Important: Before pasting client financial data into any AI tool, confirm your firm's data handling and confidentiality policies permit it. Consider using anonymized or redacted data where possible.
Draft a professional engagement letter for the following service: [tax preparation / audit / review / compilation / advisory]. Client details: [name or placeholder, entity type, fiscal year-end]. The engagement should cover: scope of services with specific deliverables, the firm's and client's respective responsibilities, fee structure and billing terms, timeline and key deadlines, limitations of the engagement per applicable professional standards (AR-C 60/90 for compilations/reviews, AU-C 210 for audits), data and document requirements from the client, and terms for additional services outside the original scope. Use professional but accessible language — the client is a business owner, not an accountant. Include protective language around reliance on client-provided information. Note where the firm should insert its own liability limitation provisions, as these vary by state and firm policy. Return as a ready-to-review draft letter formatted with proper headings, signature blocks, and an engagement acceptance line. Flag any sections where firm-specific or state-specific terms should be inserted.

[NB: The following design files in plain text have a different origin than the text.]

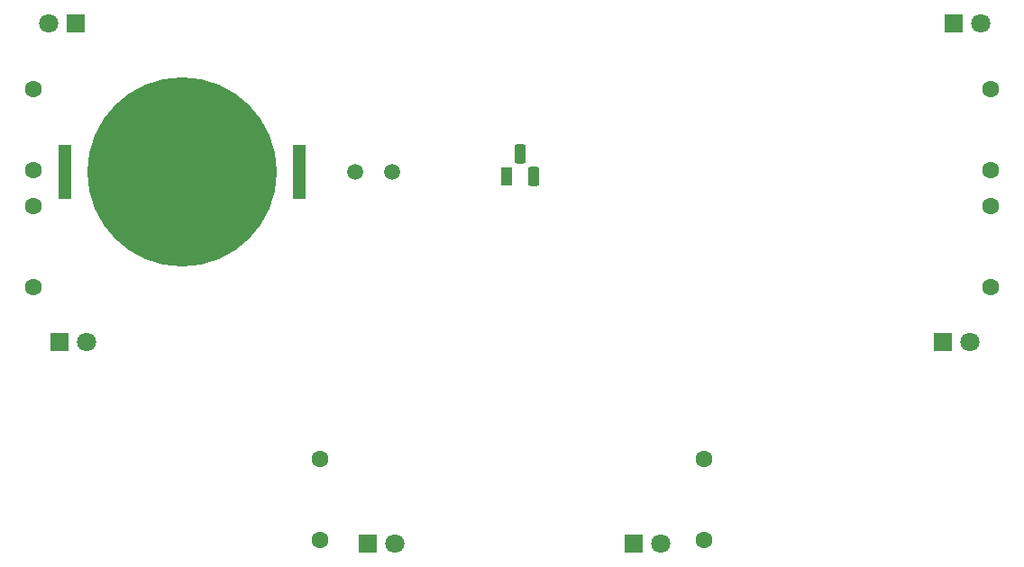
<source format=gts>
G04 #@! TF.GenerationSoftware,KiCad,Pcbnew,9.0.2*
G04 #@! TF.CreationDate,2025-06-06T13:56:25-05:00*
G04 #@! TF.ProjectId,bow,626f772e-6b69-4636-9164-5f7063625858,rev?*
G04 #@! TF.SameCoordinates,Original*
G04 #@! TF.FileFunction,Soldermask,Top*
G04 #@! TF.FilePolarity,Negative*
%FSLAX46Y46*%
G04 Gerber Fmt 4.6, Leading zero omitted, Abs format (unit mm)*
G04 Created by KiCad (PCBNEW 9.0.2) date 2025-06-06 13:56:25*
%MOMM*%
%LPD*%
G01*
G04 APERTURE LIST*
G04 Aperture macros list*
%AMRoundRect*
0 Rectangle with rounded corners*
0 $1 Rounding radius*
0 $2 $3 $4 $5 $6 $7 $8 $9 X,Y pos of 4 corners*
0 Add a 4 corners polygon primitive as box body*
4,1,4,$2,$3,$4,$5,$6,$7,$8,$9,$2,$3,0*
0 Add four circle primitives for the rounded corners*
1,1,$1+$1,$2,$3*
1,1,$1+$1,$4,$5*
1,1,$1+$1,$6,$7*
1,1,$1+$1,$8,$9*
0 Add four rect primitives between the rounded corners*
20,1,$1+$1,$2,$3,$4,$5,0*
20,1,$1+$1,$4,$5,$6,$7,0*
20,1,$1+$1,$6,$7,$8,$9,0*
20,1,$1+$1,$8,$9,$2,$3,0*%
G04 Aperture macros list end*
%ADD10R,1.800000X1.800000*%
%ADD11C,1.800000*%
%ADD12C,1.600000*%
%ADD13C,1.500000*%
%ADD14R,1.270000X5.080000*%
%ADD15C,17.800000*%
%ADD16R,1.100000X1.800000*%
%ADD17RoundRect,0.275000X-0.275000X-0.625000X0.275000X-0.625000X0.275000X0.625000X-0.275000X0.625000X0*%
G04 APERTURE END LIST*
D10*
G04 #@! TO.C,D6*
X230460000Y-121000000D03*
D11*
X233000000Y-121000000D03*
G04 #@! TD*
D12*
G04 #@! TO.C,R5*
X201000000Y-120620000D03*
X201000000Y-113000000D03*
G04 #@! TD*
G04 #@! TO.C,R4*
X264000000Y-96810000D03*
X264000000Y-89190000D03*
G04 #@! TD*
D10*
G04 #@! TO.C,D1*
X178000000Y-72000000D03*
D11*
X175460000Y-72000000D03*
G04 #@! TD*
D12*
G04 #@! TO.C,R6*
X237000000Y-120620000D03*
X237000000Y-113000000D03*
G04 #@! TD*
D10*
G04 #@! TO.C,D2*
X176460000Y-102000000D03*
D11*
X179000000Y-102000000D03*
G04 #@! TD*
D10*
G04 #@! TO.C,D4*
X259460000Y-102000000D03*
D11*
X262000000Y-102000000D03*
G04 #@! TD*
D13*
G04 #@! TO.C,R7*
X204300000Y-86000000D03*
X207700000Y-86000000D03*
G04 #@! TD*
D12*
G04 #@! TO.C,R2*
X174000000Y-96810000D03*
X174000000Y-89190000D03*
G04 #@! TD*
G04 #@! TO.C,R1*
X174000000Y-78190000D03*
X174000000Y-85810000D03*
G04 #@! TD*
D10*
G04 #@! TO.C,D3*
X260460000Y-72000000D03*
D11*
X263000000Y-72000000D03*
G04 #@! TD*
D14*
G04 #@! TO.C,BT1*
X177015000Y-86000000D03*
X198985000Y-86000000D03*
D15*
X188000000Y-86000000D03*
G04 #@! TD*
D12*
G04 #@! TO.C,R3*
X264000000Y-78190000D03*
X264000000Y-85810000D03*
G04 #@! TD*
D10*
G04 #@! TO.C,D5*
X205460000Y-121000000D03*
D11*
X208000000Y-121000000D03*
G04 #@! TD*
D16*
G04 #@! TO.C,Q1*
X218460000Y-86400000D03*
D17*
X219730000Y-84330000D03*
X221000000Y-86400000D03*
G04 #@! TD*
M02*

</source>
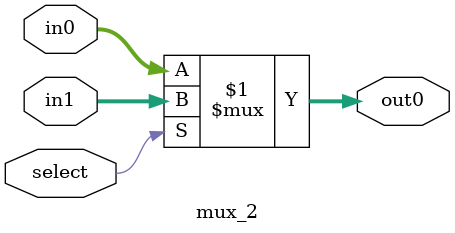
<source format=v>
module mux_2(out0, select, in0, in1);
    input select;
    input [31:0] in1, in0;
    output [31:0] out0;
    assign out0 = select ? in1 : in0;
endmodule
</source>
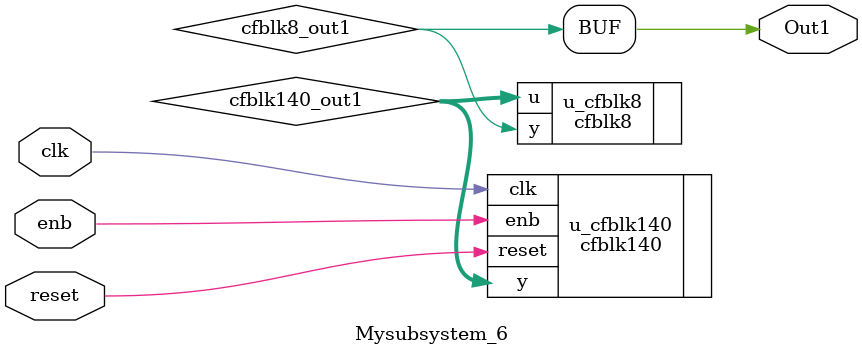
<source format=v>



`timescale 1 ns / 1 ns

module Mysubsystem_6
          (clk,
           reset,
           enb,
           Out1);


  input   clk;
  input   reset;
  input   enb;
  output  Out1;


  wire [15:0] cfblk140_out1;  // uint16
  wire cfblk8_out1;


  cfblk140 u_cfblk140 (.clk(clk),
                       .reset(reset),
                       .enb(enb),
                       .y(cfblk140_out1)  // uint16
                       );

  cfblk8 u_cfblk8 (.u(cfblk140_out1),  // uint16
                   .y(cfblk8_out1)
                   );

  assign Out1 = cfblk8_out1;

endmodule  // Mysubsystem_6


</source>
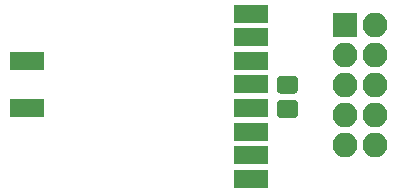
<source format=gbr>
G04 #@! TF.GenerationSoftware,KiCad,Pcbnew,(5.1.6)-1*
G04 #@! TF.CreationDate,2020-11-13T23:12:39+01:00*
G04 #@! TF.ProjectId,AskSin-Analyzer-XS-RPi,41736b53-696e-42d4-916e-616c797a6572,rev?*
G04 #@! TF.SameCoordinates,Original*
G04 #@! TF.FileFunction,Soldermask,Top*
G04 #@! TF.FilePolarity,Negative*
%FSLAX46Y46*%
G04 Gerber Fmt 4.6, Leading zero omitted, Abs format (unit mm)*
G04 Created by KiCad (PCBNEW (5.1.6)-1) date 2020-11-13 23:12:39*
%MOMM*%
%LPD*%
G01*
G04 APERTURE LIST*
%ADD10R,2.924000X1.600000*%
%ADD11O,2.100000X2.100000*%
%ADD12R,2.100000X2.100000*%
G04 APERTURE END LIST*
D10*
X136025000Y-88650000D03*
X136025000Y-92650000D03*
X155025000Y-84650000D03*
X155025000Y-86650000D03*
X155025000Y-88650000D03*
X155025000Y-90650000D03*
X155025000Y-92650000D03*
X155025000Y-94650000D03*
X155025000Y-96650000D03*
X155025000Y-98650000D03*
D11*
X165540000Y-95760000D03*
X163000000Y-95760000D03*
X165540000Y-93220000D03*
X163000000Y-93220000D03*
X165540000Y-90680000D03*
X163000000Y-90680000D03*
X165540000Y-88140000D03*
X163000000Y-88140000D03*
X165540000Y-85600000D03*
D12*
X163000000Y-85600000D03*
G36*
G01*
X157536956Y-91950000D02*
X158663044Y-91950000D01*
G75*
G02*
X159000000Y-92286956I0J-336956D01*
G01*
X159000000Y-93163044D01*
G75*
G02*
X158663044Y-93500000I-336956J0D01*
G01*
X157536956Y-93500000D01*
G75*
G02*
X157200000Y-93163044I0J336956D01*
G01*
X157200000Y-92286956D01*
G75*
G02*
X157536956Y-91950000I336956J0D01*
G01*
G37*
G36*
G01*
X157536956Y-89900000D02*
X158663044Y-89900000D01*
G75*
G02*
X159000000Y-90236956I0J-336956D01*
G01*
X159000000Y-91113044D01*
G75*
G02*
X158663044Y-91450000I-336956J0D01*
G01*
X157536956Y-91450000D01*
G75*
G02*
X157200000Y-91113044I0J336956D01*
G01*
X157200000Y-90236956D01*
G75*
G02*
X157536956Y-89900000I336956J0D01*
G01*
G37*
M02*

</source>
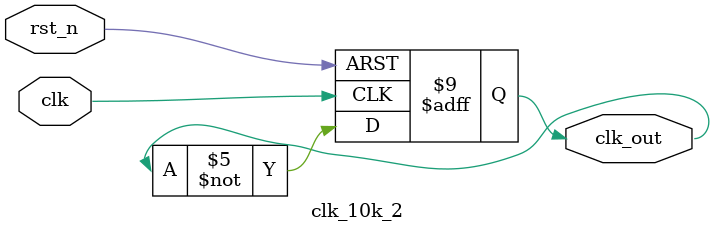
<source format=v>
module clk_10k_2 (
	input clk,    // Clock
	
	input rst_n,  // Asynchronous reset active low
	output reg clk_out
);

reg [31:0]cnt;
parameter cnt_num = 50_000_000 / 10_000 /2 - 1;

always @(posedge clk or negedge rst_n) 
begin : proc_
	if(~rst_n) begin
		clk_out <= 0;
	end else begin
		  	if(cnt < cnt_num) begin
		  		cnt <= cnt + 1;
		  	end
		  	else
		  		cnt <= 0;
		  		clk_out <= ~clk_out;
	end
end

endmodule
</source>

A solid first draft of a scope-specific engagement letter in 60 seconds — so you stop copying last year's template and hoping nothing changed.
Note: AI-generated engagement letters are drafts requiring professional review. Always verify that engagement terms comply with applicable professional standards, your firm's policies, and state-specific requirements before sending to clients.
All prompts should be used in accordance with your firm's AI usage policies, applicable professional standards (including AICPA confidentiality requirements), and client consent obligations. AI outputs are drafts requiring professional review — they do not constitute professional advice, tax opinions, or completed work products.